As barbaric as it may sound, parabiosis, which lost traction in the 1800’s was revived in 2005 by Stanford University scientists. It was found that blood from young mice could possibly rejuvenate and allegedly reverse aging but more science was needed. Yet, soon after this study emerged, upwards of $8,000 per liter of young blood hit the “healing” market in the hopes of it becoming a kind of youth elixir. Due to unsubstantiated and non-medical testing, the FDA (Food and Drug Administration) put out a warning to all companies peddling ‘young blood’ to cease and desist. A warning was also sent to the general public to beware of such practices which claimed curing age-related diseases such as Alzheimers and macular degeneration.
However, one laboratory jumped through enough hoops and have finally received FDA approval to test young blood combined with aging blood and how such a combo may affect AMD and other diseases.
In Clinical Trials
A multinational plasma company named Grifols teamed up with researchers from San Carlos, CA biotech company Alkahest to supply thousands of blood samples for the FDA approved study. The samples held various proteins the researchers were searching for, namely those that increased or decreased due to aging. It was shown that the proteins that increased with age were the most damaging and attributed to a slow, steady, systemic degeneration.
Those proteins that decreased were mostly found in young people and responsible for cell rejuvenation, rapid tissue repair and enhanced brain function. The company is currently undergoing FDA approved clinical trials. These are the first human tests using macular degeneration and Alzheimer’s in its model for young blood treatment. It is considered a type of ‘human-parabiosis’ with some touting it as the next wave of precision medicine.
Dr. Karoly Nikolich is CEO of Alkahest commented to CBS News, stating,
“This is a fundamental new insight into understanding the molecular basis of aging.”
Molecular Identification
‘Looking to Young Blood to Treat the Diseases of Aging’ was published in the ACS Central Science Journal which discussed the above mentioned manipulation of Stanford’s research. However, this study also mentioned how, in addition to the recent FDA approved study, other laboratories are attempting to identify not only markers but actual molecules that may contribute to AMD either negatively or positively. It was stated that,
“Rather than trying to reverse aging, they’re identifying the molecular factors responsible for the changes seen in parabiosis experiments in hopes of targeting specific diseases associated with aging, such as age-related macular degeneration.”

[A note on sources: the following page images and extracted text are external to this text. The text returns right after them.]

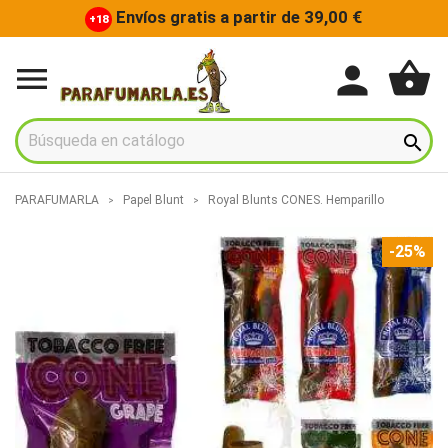
Envíos gratis a partir de 39,00 €
+18
shopping_basket
person


PARAFUMARLA
Papel Blunt
Royal Blunts CONES. Hemparillo
-25%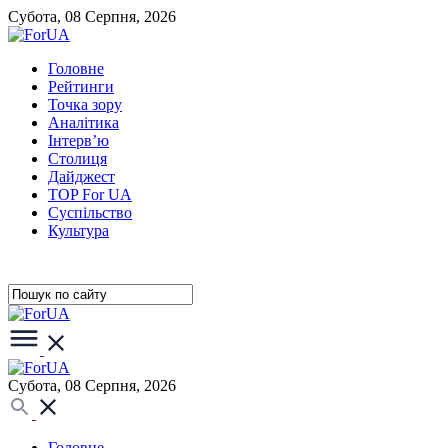
Субота, 08 Серпня, 2026
Головне
Рейтинги
Точка зору
Аналітика
Інтерв’ю
Столиця
Дайджест
TOP For UA
Суспiльство
Культура
Субота, 08 Серпня, 2026
Головне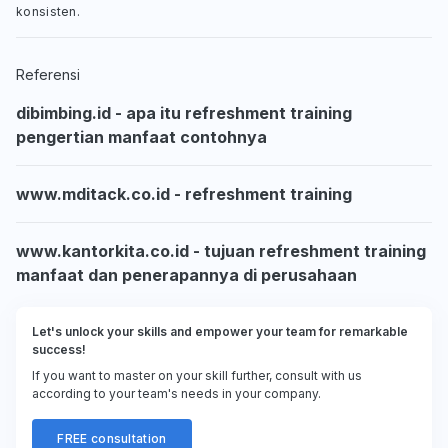
konsisten.
Referensi
dibimbing.id - apa itu refreshment training
pengertian manfaat contohnya
www.mditack.co.id - refreshment training
www.kantorkita.co.id - tujuan refreshment training
manfaat dan penerapannya di perusahaan
Let's unlock your skills and empower your team for remarkable
success!
If you want to master on your skill further, consult with us
according to your team's needs in your company.
FREE consultation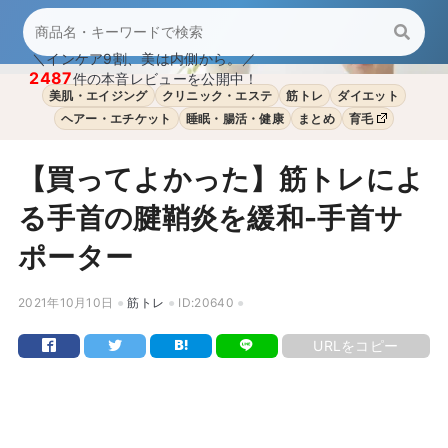
＼インケア9割、美は内側から。／
2487
件の本音レビューを公開中！
美肌・エイジング
クリニック・エステ
筋トレ
ダイエット
ヘアー・エチケット
睡眠・腸活・健康
まとめ
育毛
【買ってよかった】筋トレによ
る手首の腱鞘炎を緩和-手首サ
ポーター
2021年10月10日
筋トレ
ID:20640
URLをコピー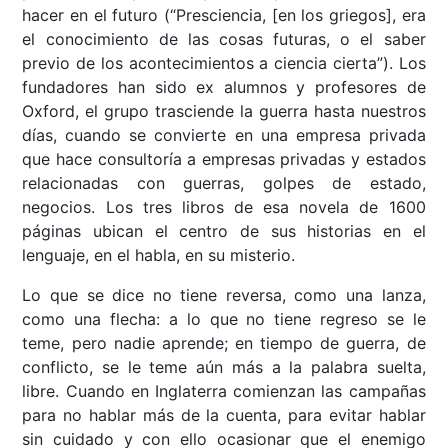
hacer en el futuro (“Presciencia, [en los griegos], era
el conocimiento de las cosas futuras, o el saber
previo de los acontecimientos a ciencia cierta”). Los
fundadores han sido ex alumnos y profesores de
Oxford, el grupo trasciende la guerra hasta nuestros
días, cuando se convierte en una empresa privada
que hace consultoría a empresas privadas y estados
relacionadas con guerras, golpes de estado,
negocios. Los tres libros de esa novela de 1600
páginas ubican el centro de sus historias en el
lenguaje, en el habla, en su misterio.
Lo que se dice no tiene reversa, como una lanza,
como una flecha: a lo que no tiene regreso se le
teme, pero nadie aprende; en tiempo de guerra, de
conflicto, se le teme aún más a la palabra suelta,
libre. Cuando en Inglaterra comienzan las campañas
para no hablar más de la cuenta, para evitar hablar
sin cuidado y con ello ocasionar que el enemigo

According to Eric Verdin, CEO of the Buck Institute for Research on Aging, “Right now, conducting a clinical trial for aging is extremely difficult,” This is why targeting contributing molecules may be a faster track rather than transfusing young blood into older patients and hoping for the best. Not to mention the enormous ethical and medical compromises that may accompany such a radical move.
If this research continues the way it is going there may come a day in the not-so-distant future when young adult children will be giving their parents a blood package. Harvesting young blood to stave off diseases such as macular degeneration, Alzheimer’s, Parkinson’s and so many more could change the face of health as we know it. Until then, small steps identifying molecular structures and using stem-cell programs toward macular treatment are getting closer to a cure everyday.